Profilaktyka antyrakowa będzie obowiązkowa

Każdego roku w Polsce onkolodzy diagnozują ok. 3,5 tys. przypadków raka szyjki macicy. Każdego roku w Polsce z tego powodu umiera ok. 2 tys. kobiet.

To przerażające statystyki. Tym bardziej, że wielu z tych kobiet można by było pomóc. Dostałyby szansę na wyleczenie, gdyby rozpoznanie choroby nastąpiło wcześniej. To największa bolączka lekarzy – pacjentki unikają badań profilaktycznych, w związku z tym nie udaje się wykryć choroby w jej wczesnym stadium.

Dlatego Ministerstwo Zdrowia od dłuższego czasu walczy, by tę sytuację zmienić. W 2009 roku zgłosił projekt, którego celem było wprowadzenie obligatoryjnych badań cytologicznych i mammograficznych do kodeksu pracy. Ten nie miał jednak szansy na zaistnienie, głównie dlatego, że prawo pracy reguluje relacje między pracownikiem a pracodawcą, co wyraźnie podkreślała minister pracy. Poza tym obowiązkowa profilaktyka dotyczyłaby wyłacznie osób pracujących, pozostałe kobiety wciąż pozostawałyby bez opieki.
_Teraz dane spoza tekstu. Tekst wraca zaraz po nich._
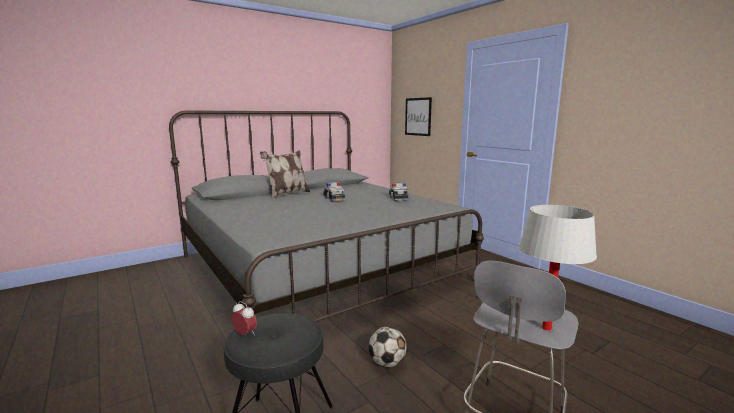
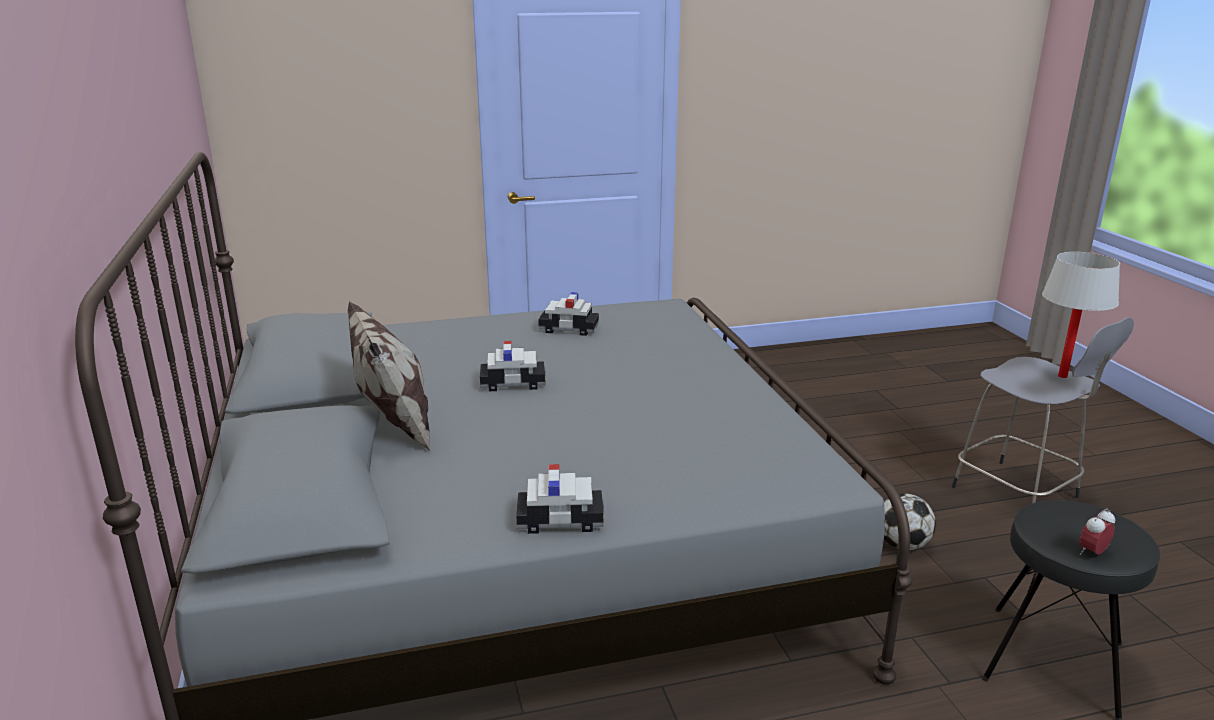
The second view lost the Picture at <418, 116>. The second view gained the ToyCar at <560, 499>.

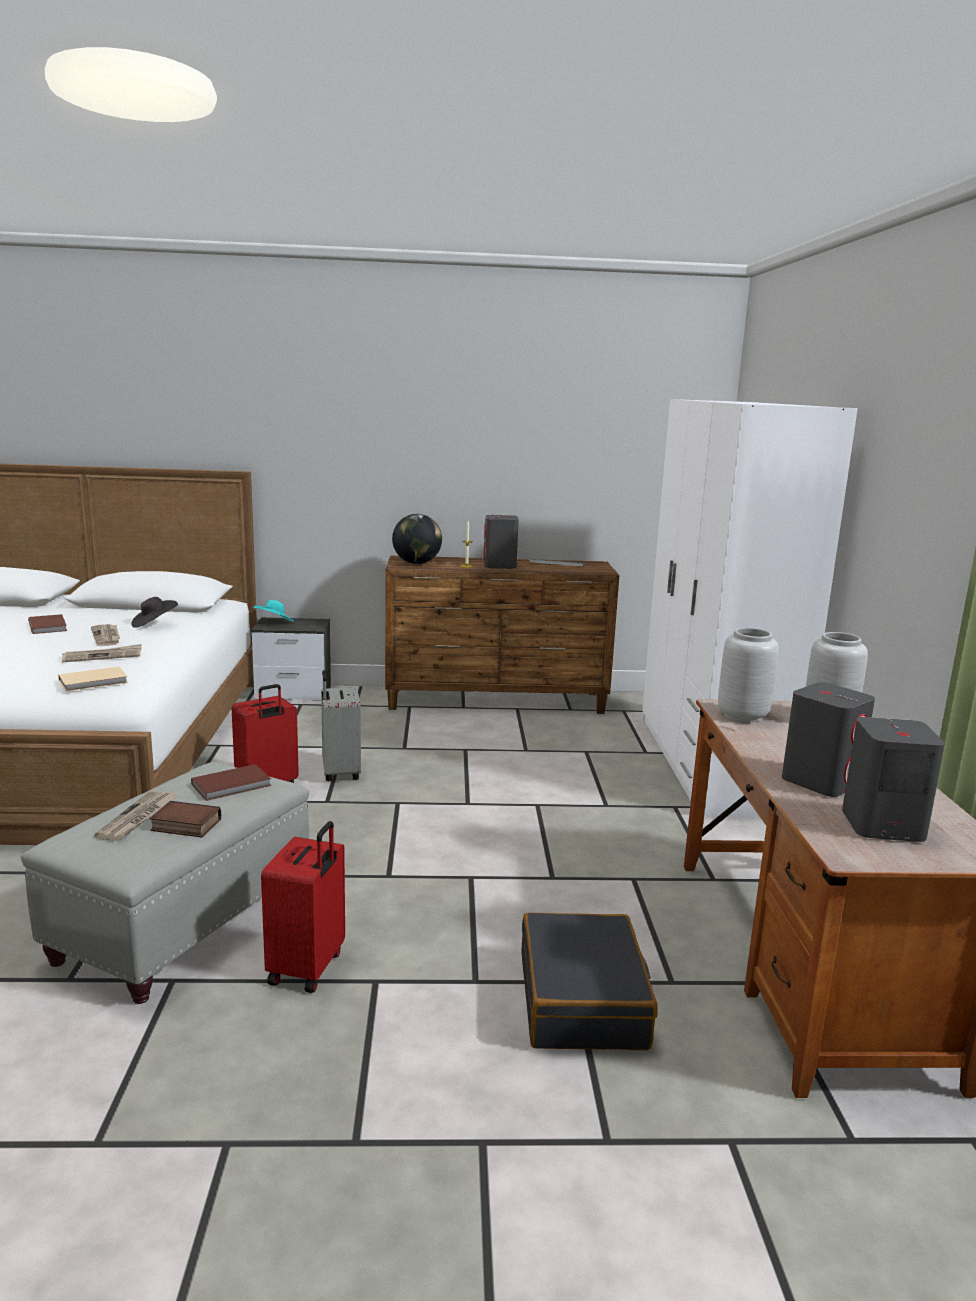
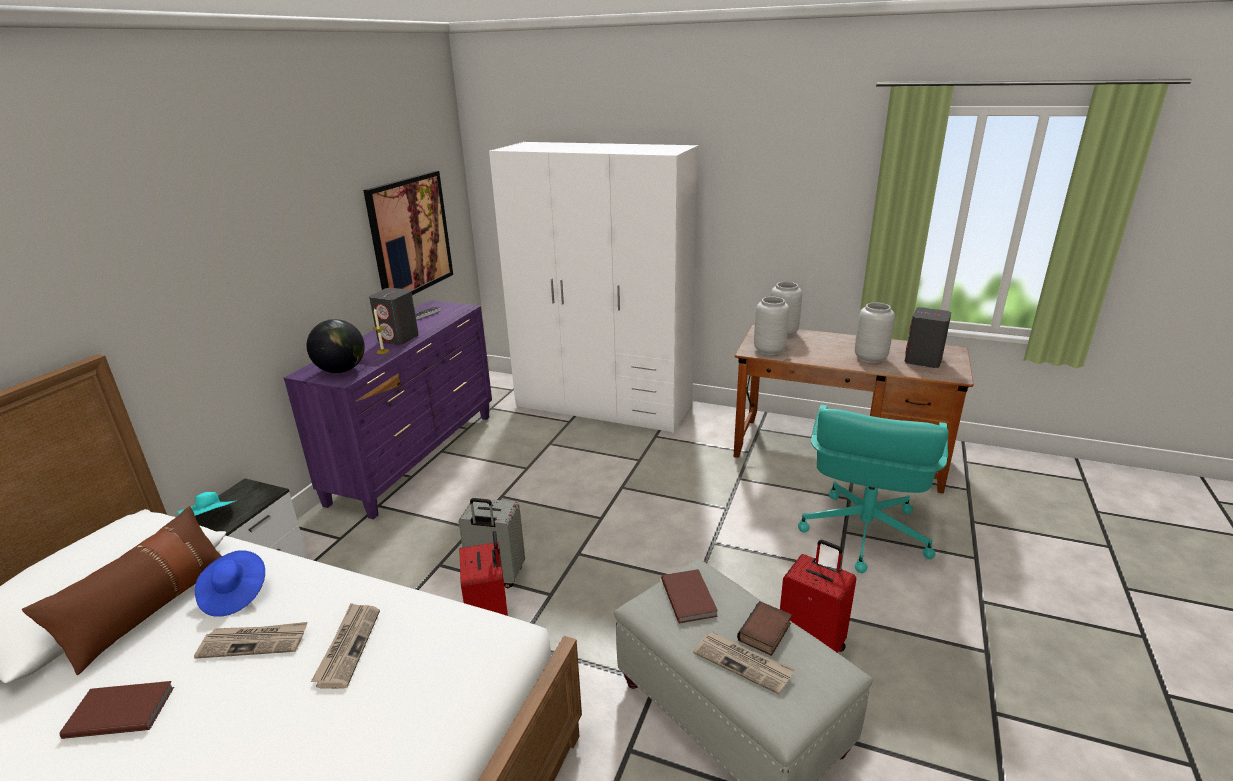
What was the BrownDresser at <502, 635> turned into the PurpleDresser at <388, 409>. What was the BlackHat at <154, 612> turned into the BlueHat at <230, 583>. The second view lost the BeigeBook at <93, 679>. Where the GreySpeaker stood at <828, 739>, the GreyVase came to stand at <875, 333>. Where the BlackSuitcase stood at <589, 981>, the TurquoiseOfficeChair came to stand at <873, 488>. The second view gained the Picture at <408, 233>. The second view gained the BrownPillow at <122, 590>.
Resort zdrowia pomysłu jednak nie porzucił. Wraca on w tym roku. Tym razem minister Kopacz podchodzi do problemu od drugiej strony. Chce, by badania profilaktyczne znalazły się w ustawie o zdrowiu publicznym. Jeśli uda się nowy projekt zrealizować, wszystkie kobiety będą musiały poddać się badaniom.

Teraz jest z tym różnie. A wszystkie inicjowane przez rząd akcje nie przynoszą pożądanych skutków. Kobiety nie reaguja nawet na imienne, listowne zaproszenia na bezpłatne badania. Takie od 2007 roku wysyłane są paniom w wieku od 25 do 59 lat. Zainteresowanie nimi było nikłe, osiągnęło zaledwie 12 proc.

Cytologia i mammografia powinny być obowiązkowe. To oczywiste dla resortu zdrowia. Pomysł podoba się także onkologom i psychonkologom. Entuzjazmu nie wyrażają za to organizacje feministyczne, których zdaniem zmuszanie kobiet do badań narusza ich prawo do wolności.